Mudando de continente, chegamos à Coreia do Sul. Park Geun-hye foi a primeira mulher presidente no país, entre 2013 e janeiro de 2017, altura em que foi destituída. Na origem do processo, um escândalo de corrupção, tráfico de influências, abuso de poder e extorsão. Presa em março, foi condenada uma semana depois a 24 anos de prisão.

A lista segue com Mohamed Morsi, o primeiro presidente eleito por sufrágio no Egito, em 2012, altura em que o país era o epicentro de uma série de revoltas no mundo islâmico, a Primavera Árabe. Foi quando a capital foi tomada por milhares de pessoas, que exigiam a cabeça de Mubarak, que se apressou uma eleição confusa, acabando por eleger Morsi.

O governo dura pouco, sofre um golpe militar um ano depois. Morsi é preso e condenado por incitar a morte de manifestantes da oposição em 2012, com pena agravado por crimes de espionagem contra o Qatar.
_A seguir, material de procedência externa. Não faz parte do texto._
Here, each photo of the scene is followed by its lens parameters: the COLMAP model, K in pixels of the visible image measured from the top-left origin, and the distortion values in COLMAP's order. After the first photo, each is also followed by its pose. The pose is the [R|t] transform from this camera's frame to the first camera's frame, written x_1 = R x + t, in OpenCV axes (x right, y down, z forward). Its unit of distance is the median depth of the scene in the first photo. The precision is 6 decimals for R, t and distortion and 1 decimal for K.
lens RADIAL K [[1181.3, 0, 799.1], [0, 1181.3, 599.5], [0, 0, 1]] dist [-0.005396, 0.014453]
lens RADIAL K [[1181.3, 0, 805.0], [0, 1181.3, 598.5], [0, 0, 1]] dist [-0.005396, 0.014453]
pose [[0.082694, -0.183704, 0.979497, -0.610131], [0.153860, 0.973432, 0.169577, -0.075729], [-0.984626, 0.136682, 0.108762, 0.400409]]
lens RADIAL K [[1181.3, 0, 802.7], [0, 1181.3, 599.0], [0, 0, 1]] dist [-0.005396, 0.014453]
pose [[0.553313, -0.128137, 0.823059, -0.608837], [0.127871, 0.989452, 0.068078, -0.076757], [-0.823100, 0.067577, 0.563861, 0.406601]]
No Iraque, Saddam Hussein teve um papel decisivo no golpe de 1968, que levou o seu partido a um domínio de longo prazo no país. No início dos anos 1970, nacionalizou o petróleo e outras indústrias, a banca estatal foi posta debaixo do seu controlo e o sistema acabou insolvente. Saddam foi o 5.º presidente do Iraque, de julho de 1979 a abril de 2003, chagando a acumular com o cargo de primeiro-ministro.
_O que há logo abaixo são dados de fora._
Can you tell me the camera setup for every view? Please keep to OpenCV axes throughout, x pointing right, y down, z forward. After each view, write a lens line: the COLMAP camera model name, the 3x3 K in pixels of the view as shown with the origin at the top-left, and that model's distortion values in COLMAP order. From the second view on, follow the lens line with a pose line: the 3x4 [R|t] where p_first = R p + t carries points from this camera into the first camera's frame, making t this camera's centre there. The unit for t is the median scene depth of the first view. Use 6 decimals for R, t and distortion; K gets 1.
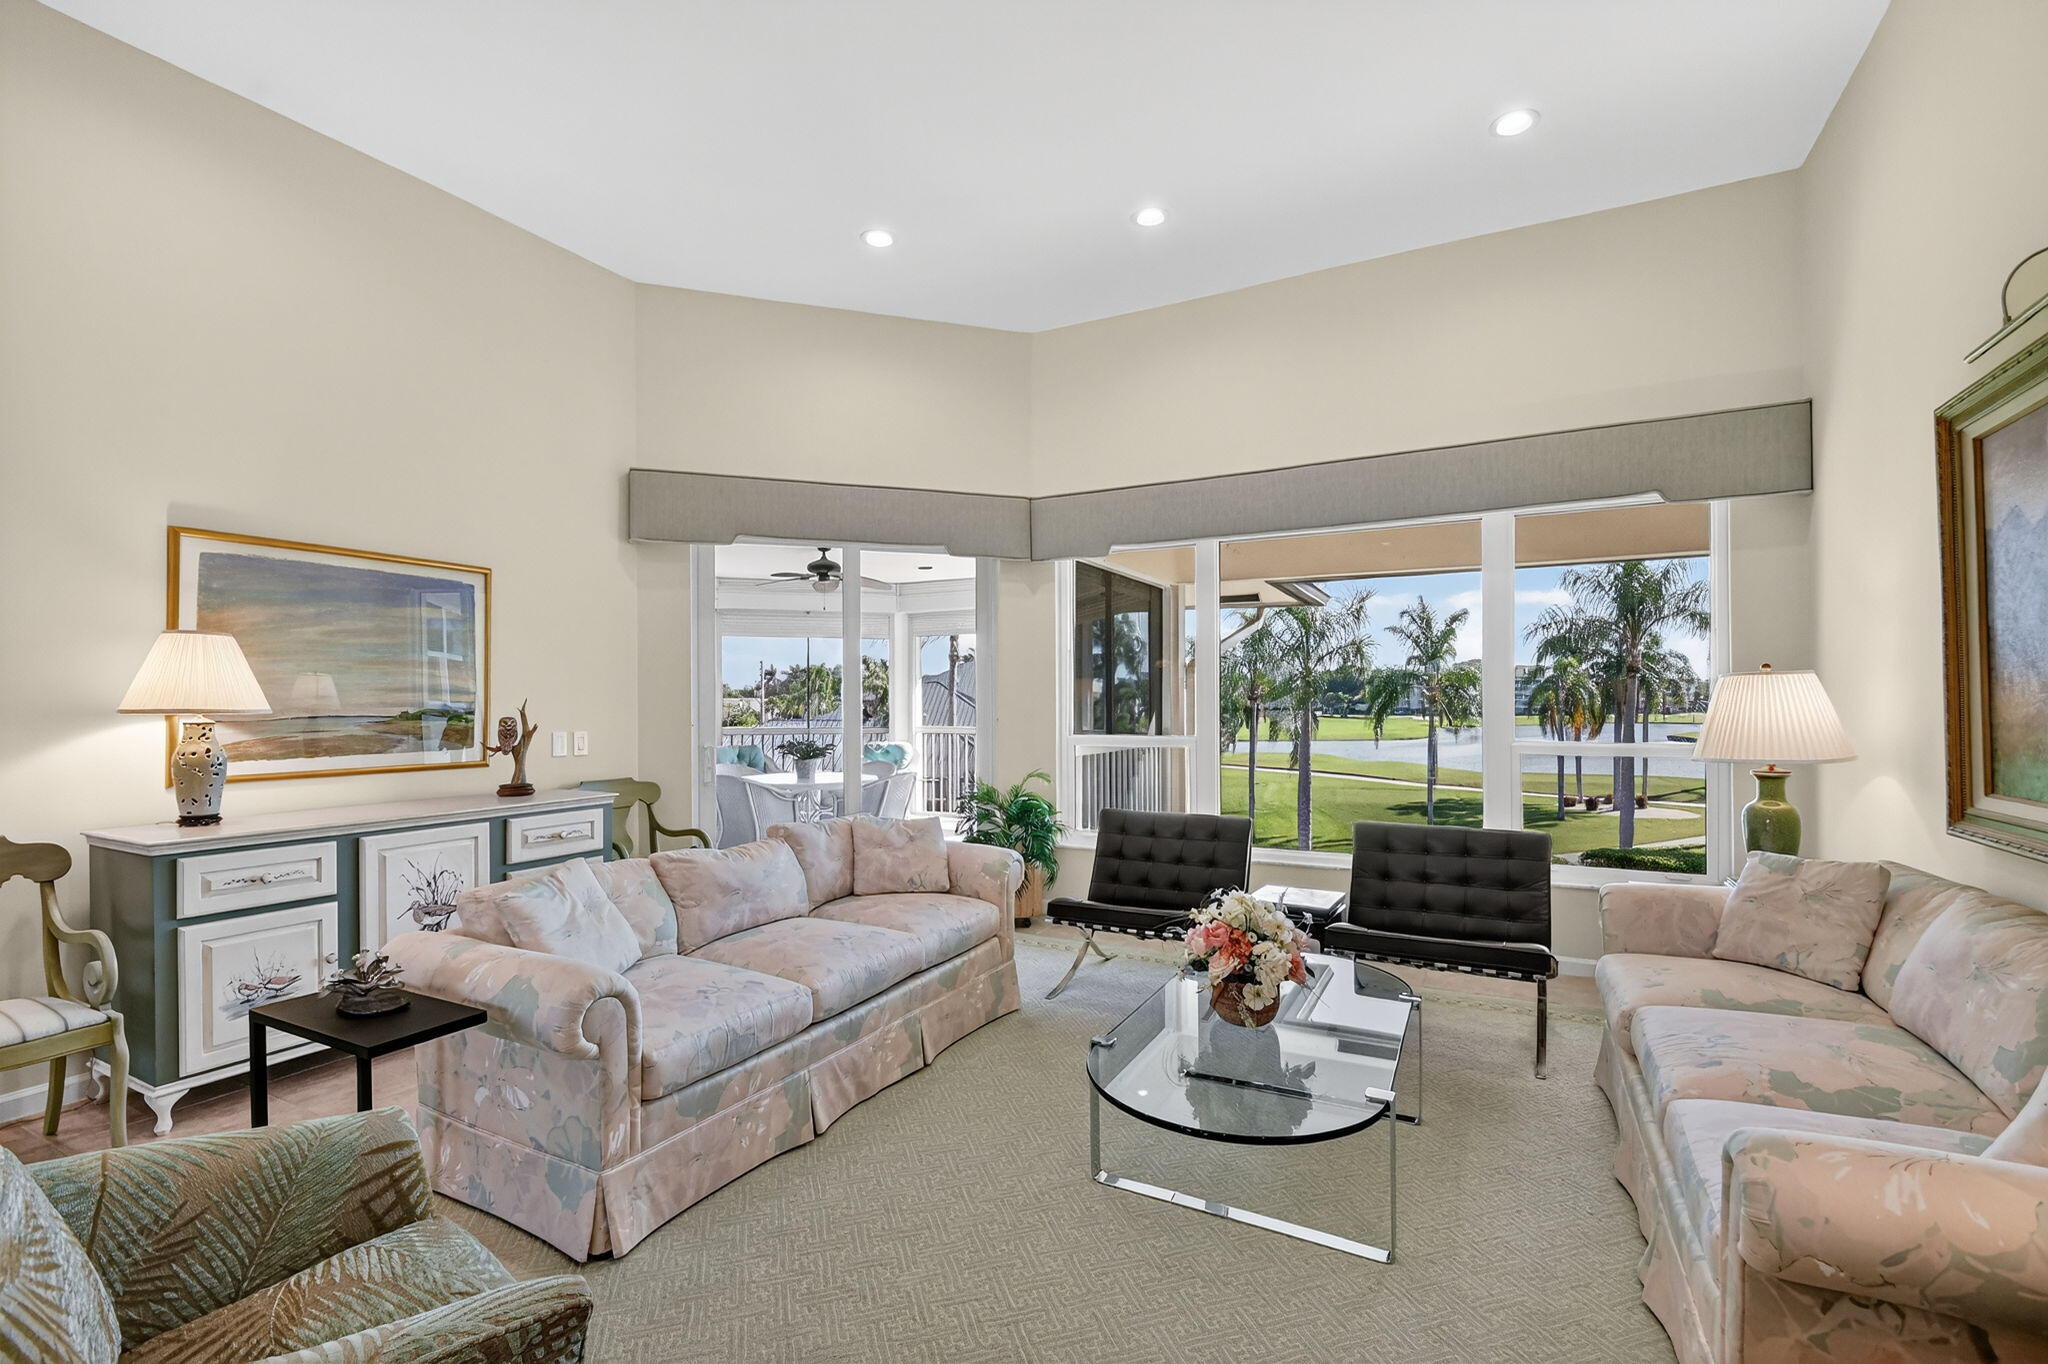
lens RADIAL K [[906.4, 0, 1027.5], [0, 906.4, 699.5], [0, 0, 1]] dist [-0.004667, -0.003105]
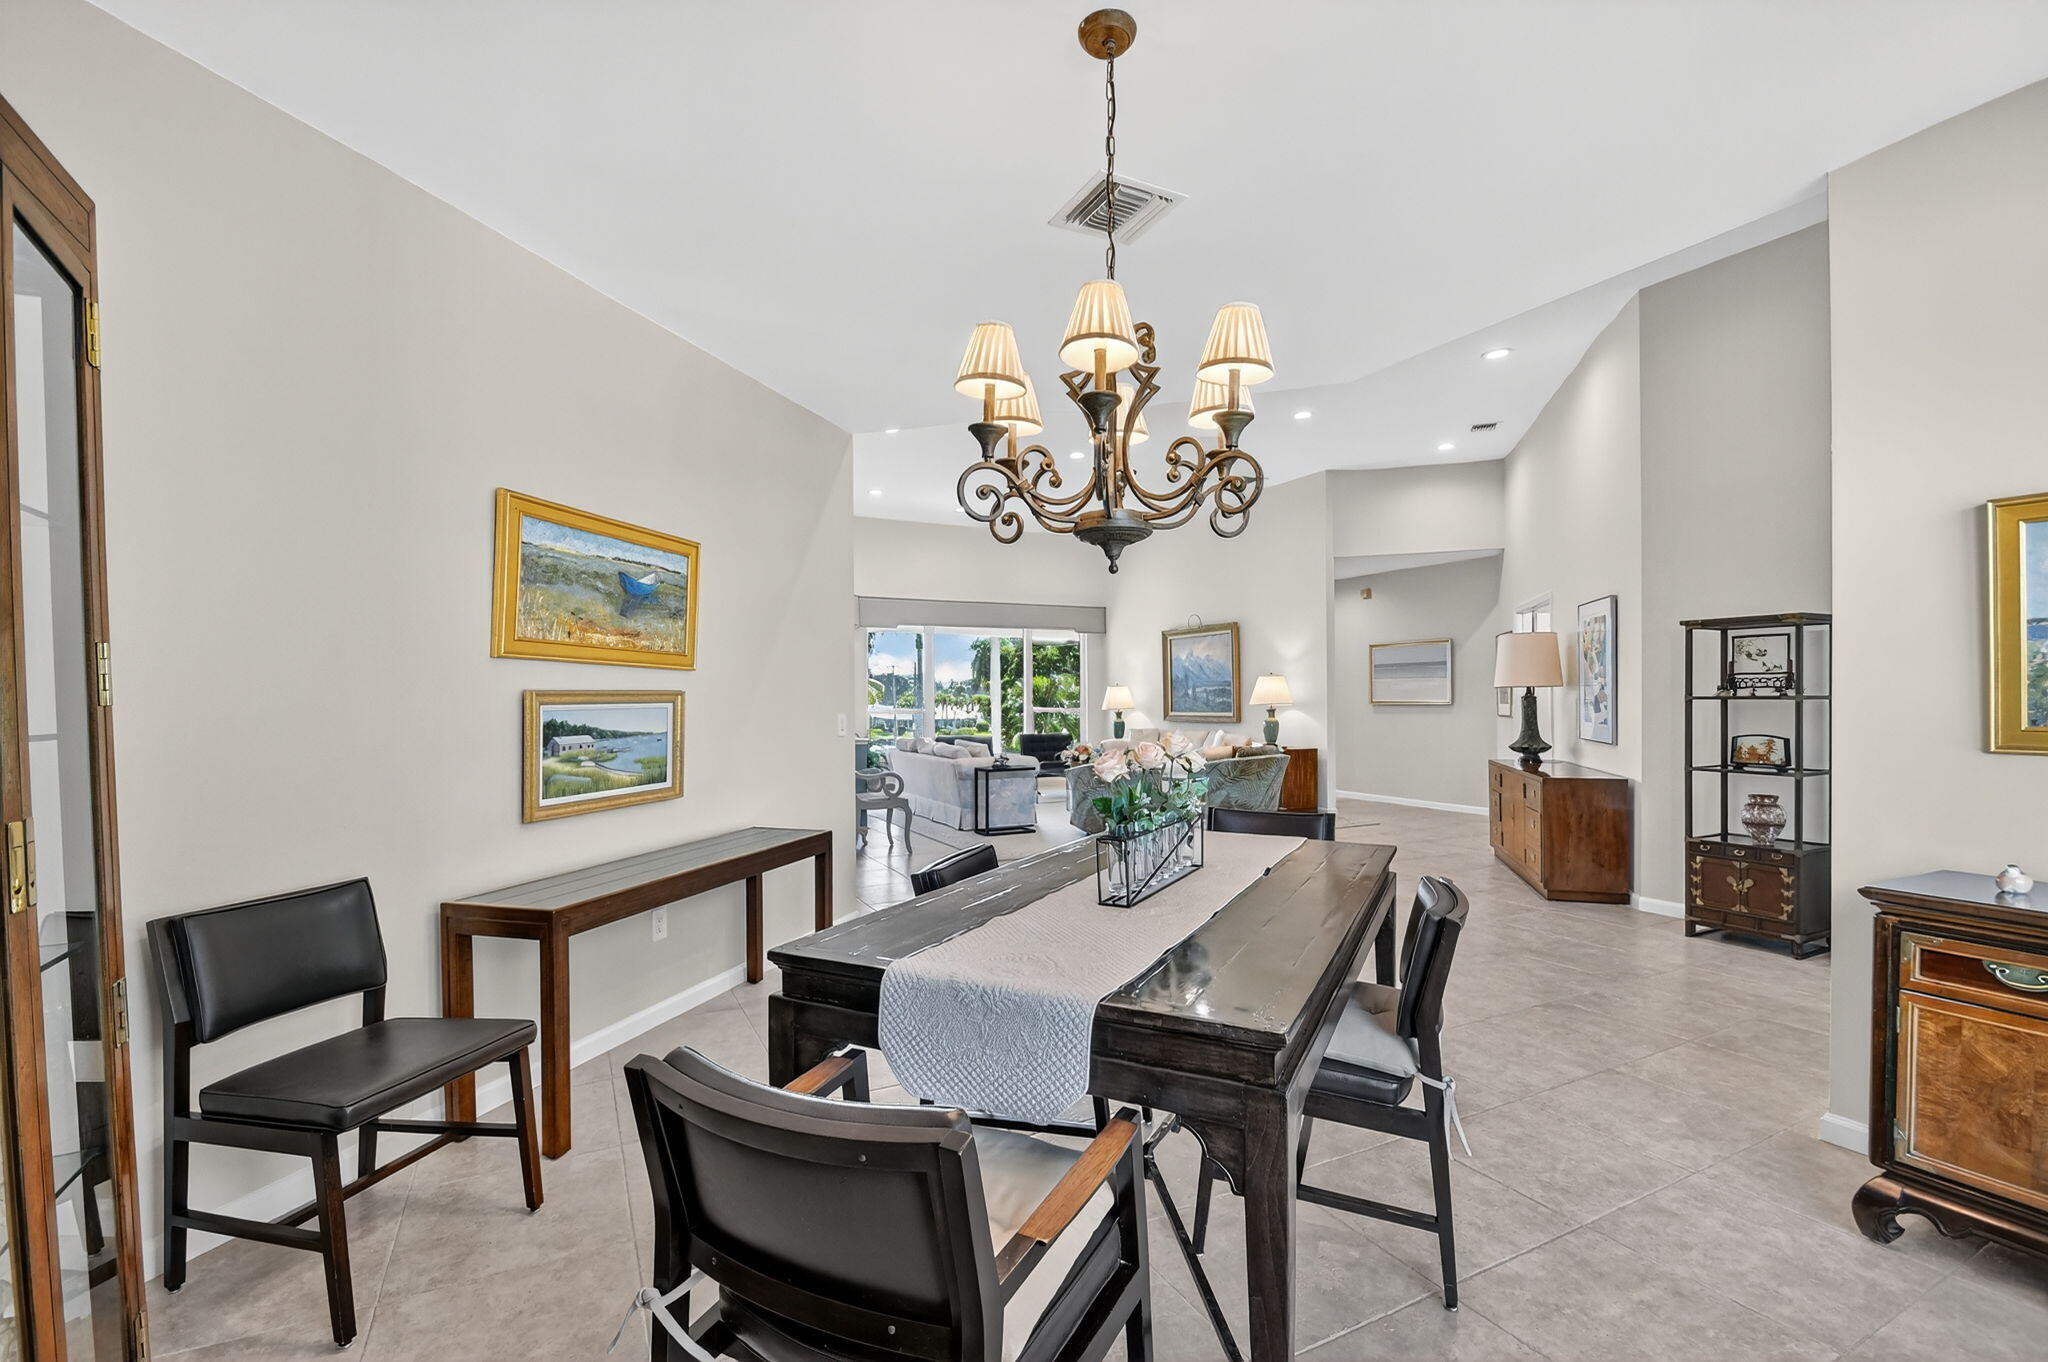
lens RADIAL K [[906.4, 0, 1012.1], [0, 906.4, 701.1], [0, 0, 1]] dist [-0.004667, -0.003105]
pose [[0.584860, -0.002764, 0.811130, -2.492853], [0.004191, 0.999991, 0.000386, 0.029895], [-0.811124, 0.003174, 0.584866, -0.868316]]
Reprimiu movimentos e sobreviveu à guerra Irão-Iraque, à Guerra do Golfo, à invasão do Kuweit e às sanções da ONU. Foi amplamente criticado pela brutalidade da sua ditadura e ao longo de década e meia mais de 250 mil iraquianos terão sido mortos. A 20 de março de 2003, os Estados Unidos invadiram o Iraque, com o apoio militar do Reino Unido, da Austrália e da Polónia. Portugal (Durão Barroso) também deu a sua benção. O líder iraquiano foi acusado de possuir armas de destruição maciça e de ter ligações à Al-Qaeda. Saddam Hussein foi capturado em dezembro desse ano, julgado a 5 de novembro de 2006 e condenado à morte por enforcamento.